Task objective: Copy out, word for word, the lines from the one containing "SOCIETE CIVILE IMMOBILIERE NALOUCA" to the one containing "pour garantir", including both of those lines.
(Given information)
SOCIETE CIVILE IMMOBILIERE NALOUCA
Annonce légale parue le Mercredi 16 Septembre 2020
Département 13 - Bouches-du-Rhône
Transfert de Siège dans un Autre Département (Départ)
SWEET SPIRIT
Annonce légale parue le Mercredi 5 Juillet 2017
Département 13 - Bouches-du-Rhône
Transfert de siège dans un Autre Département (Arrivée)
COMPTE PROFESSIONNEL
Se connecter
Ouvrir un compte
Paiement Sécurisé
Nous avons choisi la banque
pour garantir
(End Given information)
(Given information)
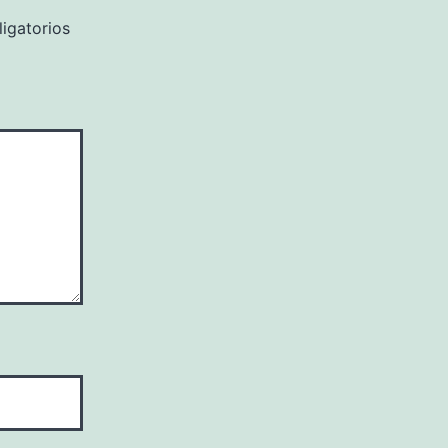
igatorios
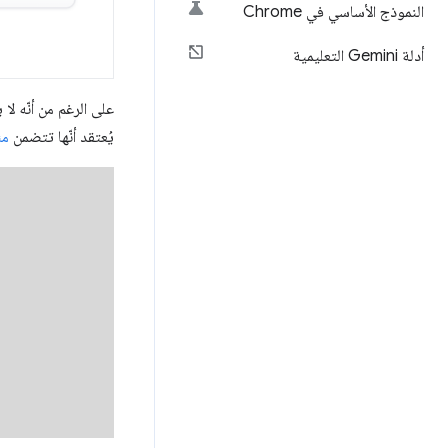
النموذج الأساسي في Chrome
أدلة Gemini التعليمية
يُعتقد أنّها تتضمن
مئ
(End Given information)
Solution to this problem:
SOCIETE CIVILE IMMOBILIERE NALOUCA
Annonce légale parue le Mercredi 16 Septembre 2020
Département 13 - Bouches-du-Rhône
Transfert de Siège dans un Autre Département (Départ)
SWEET SPIRIT
Annonce légale parue le Mercredi 5 Juillet 2017
Département 13 - Bouches-du-Rhône
Transfert de siège dans un Autre Département (Arrivée)
COMPTE PROFESSIONNEL
Se connecter
Ouvrir un compte
Paiement Sécurisé
Nous avons choisi la banque
pour garantir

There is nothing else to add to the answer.